Labels and Definitions for Eligibility Under the Individual with Disabilities Education Act (IDEA)

1. Autism: is a developmental disability significantly affecting verbal and nonverbal communication and social interaction, generally evident before age three, that adversely affects a child's educational performance. (A child who manifests the characteristics of autism after age 3 could be diagnosed as having autism if the other criteria of this Section are satisfied.) Other characteristics often associated with autism are engagement in repetitive activities and stereotyped movements, resistance to environmental change or change in daily routines, and unusual responses to sensory experiences. The term does not apply if a child's educational performance is adversely affected primarily because the child has an emotional disturbance.
2. Deaf-Blindness: means concurrent hearing and visual impairments, the combination of which causes such severe communication and other developmental and educational needs that they cannot be accommodated in special education programs solely for children with deafness or children with blindness.
3. Deafness: means a hearing impairment that is so severe that the child is impaired in processing linguistic information through hearing, with or without amplification, that adversely affects a child's educational performance.
4. Developmental Delay: for children ages 3-6. The term developmental delay, means a delay in one or more of the following areas: physical developmental,; cognitive development; communication; social or emotional development; or adaptive (behavioral) development.
5. Emotionally Disturbed: (includes schizophrenia but does not apply to children who are socially maladjusted, unless it is determined that they have an emotional disturbance) means a condition exhibiting one or more of the following characteristics over a long period of time and to a marked degree that adversely affects a child's educational performance:

  • An inability to learn that cannot be explained by intellectual, sensory, or health factors;
  • An inability to build or maintain satisfactory interpersonal relationships with peers and teachers;
  • Inappropriate types of behavior or feelings under normal circumstances;
  • A general pervasive mood of anxiety or unhappiness or depression; or
  • A tendency to develop physical symptoms or fears associated with personal or school problems.

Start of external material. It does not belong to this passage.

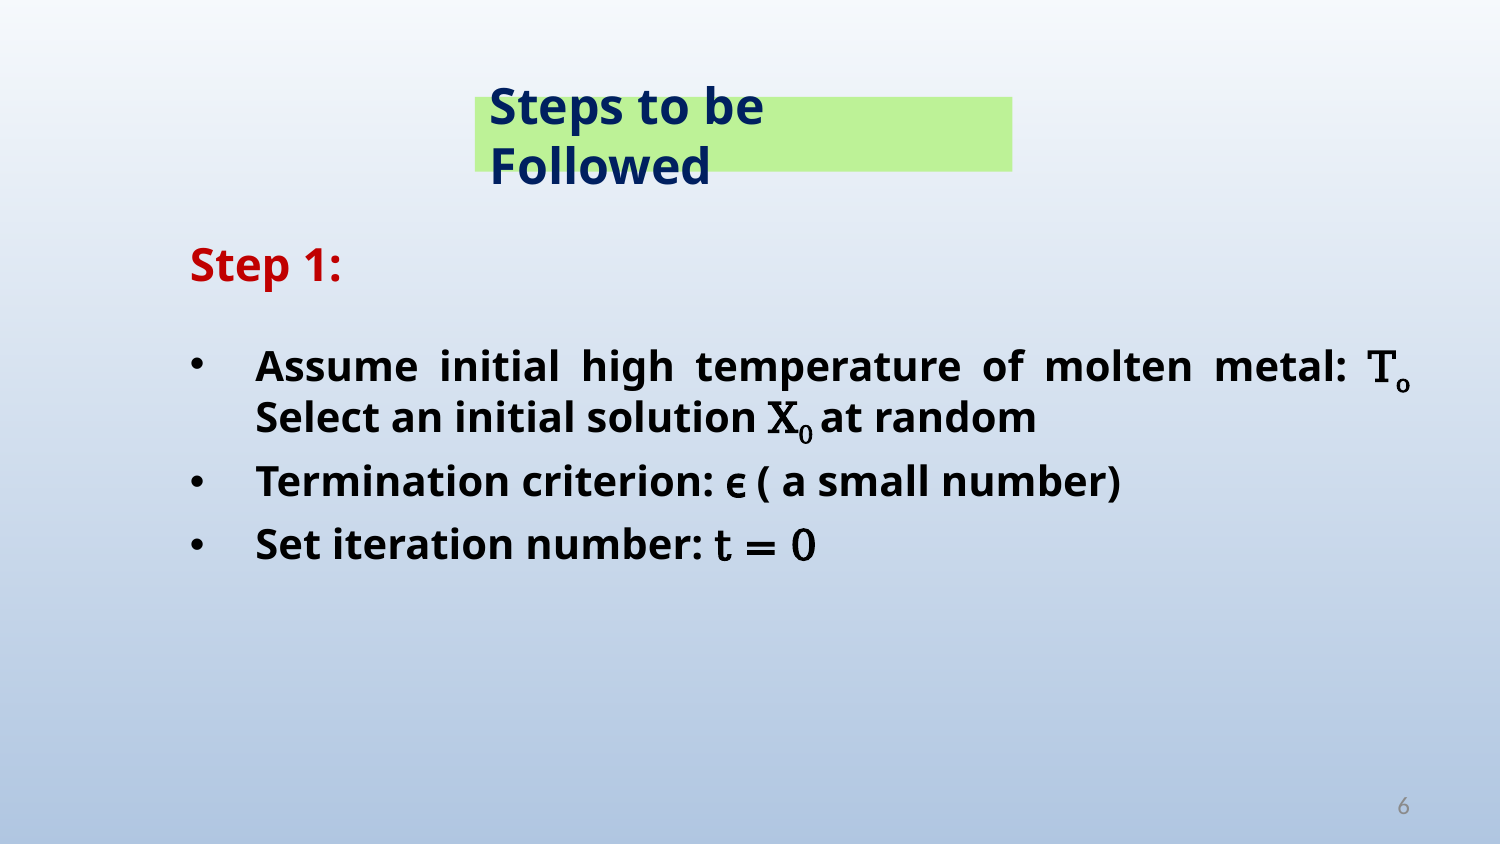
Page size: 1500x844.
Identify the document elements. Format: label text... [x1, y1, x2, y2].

text_box Steps to be Followed [473, 95, 1014, 174]
text_box Step 1: Assume initial high temperature of molten metal: To Select an initial solution X0 at random Termination criterion: є ( a small number) Set iteration number: t = 0 [174, 234, 1425, 577]
slide_number 6 [1074, 782, 1425, 827]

6. Hearing Impairments: means an impairment in hearing, whether permanent or fluctuating, that adversely affects a child's educational performance but that is not included under the definition of deafness.

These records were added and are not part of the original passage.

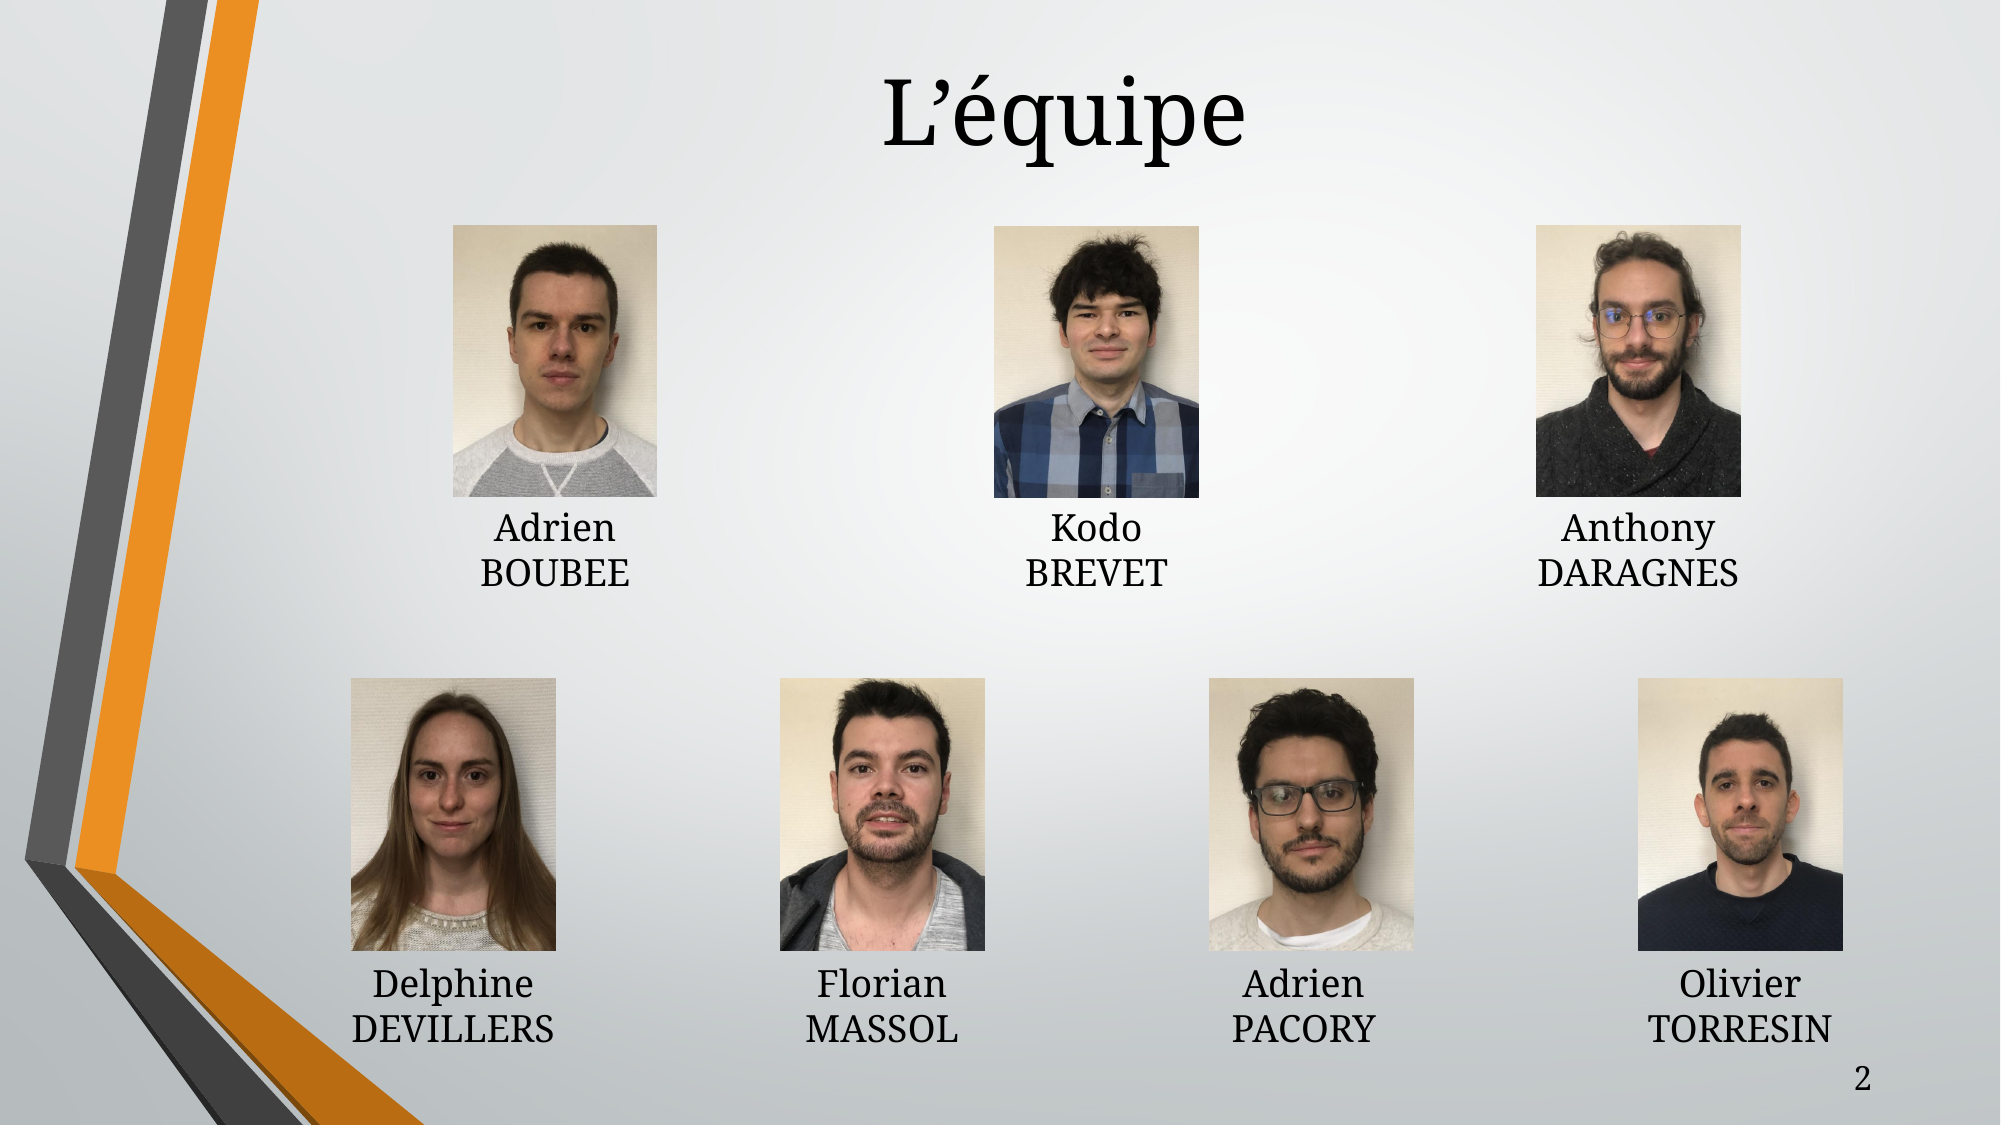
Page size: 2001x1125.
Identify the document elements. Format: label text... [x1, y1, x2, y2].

text_box Adrien BOUBEE [416, 497, 695, 602]
picture [1638, 678, 1843, 951]
title L’équipe [243, 24, 1887, 193]
picture [452, 225, 658, 498]
picture [1536, 225, 1741, 498]
text_box Delphine DEVILLERS [297, 952, 610, 1057]
text_box Florian MASSOL [741, 952, 1023, 1057]
picture [351, 678, 556, 951]
picture [994, 226, 1199, 499]
slide_number 2 [1796, 1050, 1887, 1110]
text_box Adrien PACORY [1157, 952, 1450, 1057]
picture [1209, 678, 1414, 951]
text_box Anthony DARAGNES [1456, 497, 1821, 602]
text_box Olivier TORRESIN [1584, 952, 1896, 1057]
picture [780, 678, 985, 951]
text_box Kodo BREVET [968, 497, 1225, 602]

7. Multiple Disabilities: means concomitant impairments (such as mental retardation-blindness, mental retardation-orthopedic impairment, etc.), the combination of which causes such severe educational needs that they cannot be accommodated in special education programs solely for one of the impairments. The term does not include deaf-blindness.
8. Intellectually Delayed: means significantly sub-average general intellectual functioning, existing concurrently with deficits in adaptive behavior an manifested during the developmental period that adversely affects a child’s educational performance
9. Orthopedic Impairment: means a severe orthopedic impairment that adversely affects a child's educational performance. The term includes impairments caused by congenital anomaly (e.g., clubfoot, absence of some member, etc.), impairments caused by disease (e.g., Poliomyelitis, bone tuberculosis, etc.), and impairments from other causes ( e.g., cerebral palsy, amputations, and fractures or burns that cause substantial hospitalization.

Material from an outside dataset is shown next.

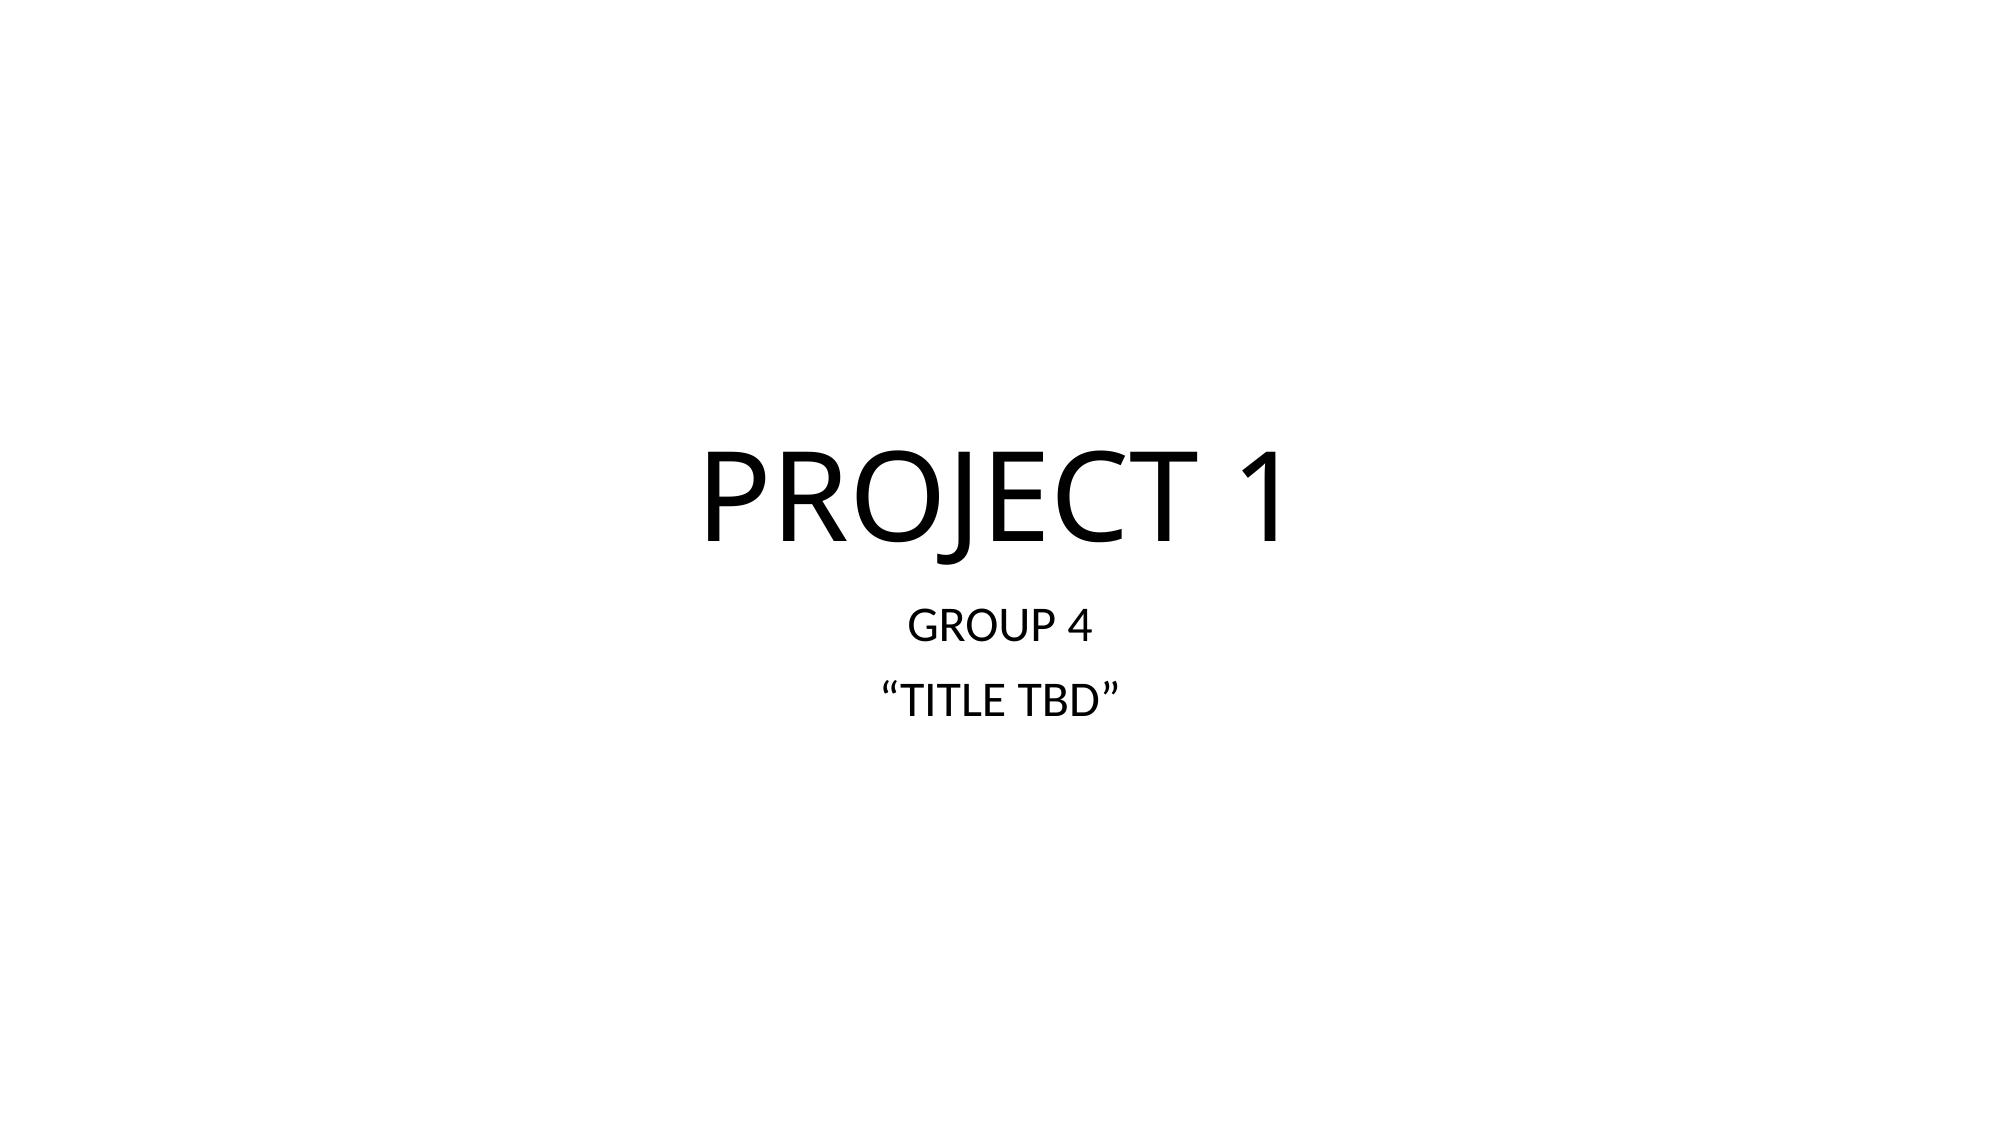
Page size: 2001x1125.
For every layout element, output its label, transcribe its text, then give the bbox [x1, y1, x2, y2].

10. Other Health Impairment: means having limited strength, vitality or alertness, including a heightened sensitivity to environmental stimuli, that results in limited alertness with respect to the educational environment that is due to chronic or acute health problems such as asthma, attention deficit disorder or attention deficit hyperactivity disorder, diabetes, epilepsy, a heart condition, hemophilia, lead poisoning, leukemia, nephritis, rheumatic fever, or sickle cell anemia; and adversely affects a child's educational performance.
11. Specific Learning Disabilities: means a disorder in one or more of the basic psychological processes involved in understanding or in using language, spoken or written, that may manifest itself in an imperfect ability to listen, think, speak, read, write, spell, or do mathematical calculations, including such conditions as perceptual disabilities, brain injury, minimal brain dysfunction, dyslexia, and developmental aphasia. The term does not include learning problems that are primarily the result of visual, hearing or motor disabilities, of mental retardation, of emotional disturbance, or of environmental, cultural, or economic disadvantage.
12. Traumatic Brain Injury (TBI) Traumatic Brain Injury can have a significant impact on classroom performance and may affect cognitive, social, physical and psychological functioning which can vary from being quite severe or to being quite mild depending on the amount of damage. TBI usually results from accidents or from a blow to the head. TBI isn't used for a person born with a brain injury or injured during birth. For the most part, every brain injury is different as the part of the brain involved in the injury may vary. Many children will have lifelong disabilities as a direct result of TBI.
13. Speech/Language Impairment (SLI) Issues with communication that involve the hearing and understanding of spoken language (Receptive language). This also includes articulation, morphology, Phonology, and written language.